> **Work item**: Pictures excluded, output the lines of the data below between the one holding "Rathore Answers the" and the one holding "We confirm the specific", inclusive, exactly as they stand.

> **Records from a dataset**:
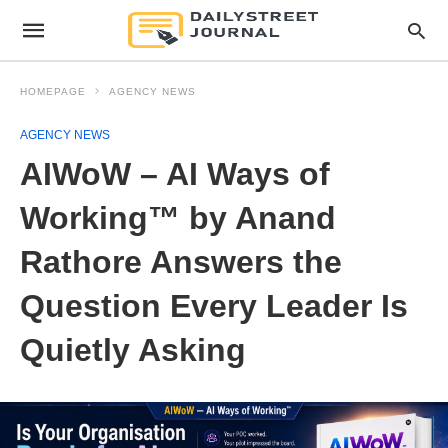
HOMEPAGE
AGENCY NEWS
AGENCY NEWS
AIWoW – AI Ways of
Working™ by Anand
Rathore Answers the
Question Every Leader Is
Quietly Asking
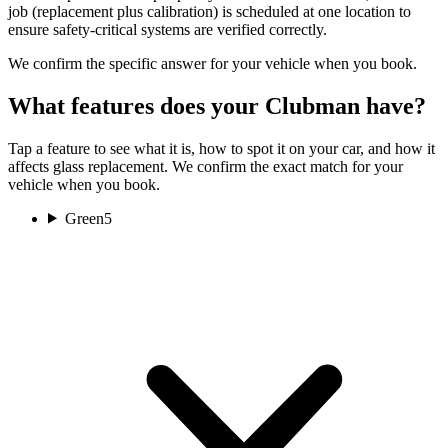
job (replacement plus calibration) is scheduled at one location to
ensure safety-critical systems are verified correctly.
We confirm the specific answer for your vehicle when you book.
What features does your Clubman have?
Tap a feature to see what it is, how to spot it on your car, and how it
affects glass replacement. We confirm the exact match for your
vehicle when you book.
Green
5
...
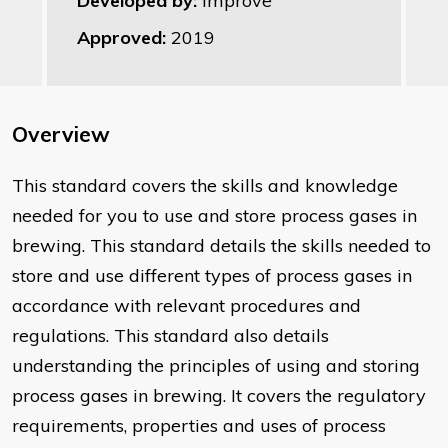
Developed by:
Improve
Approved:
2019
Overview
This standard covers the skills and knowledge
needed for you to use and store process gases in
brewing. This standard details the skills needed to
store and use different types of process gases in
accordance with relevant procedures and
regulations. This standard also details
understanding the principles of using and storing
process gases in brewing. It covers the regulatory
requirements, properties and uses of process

> **Answer to the exercise**:
Rathore Answers the
Question Every Leader Is
Quietly Asking
job (replacement plus calibration) is scheduled at one location to
ensure safety-critical systems are verified correctly.
We confirm the specific answer for your vehicle when you book.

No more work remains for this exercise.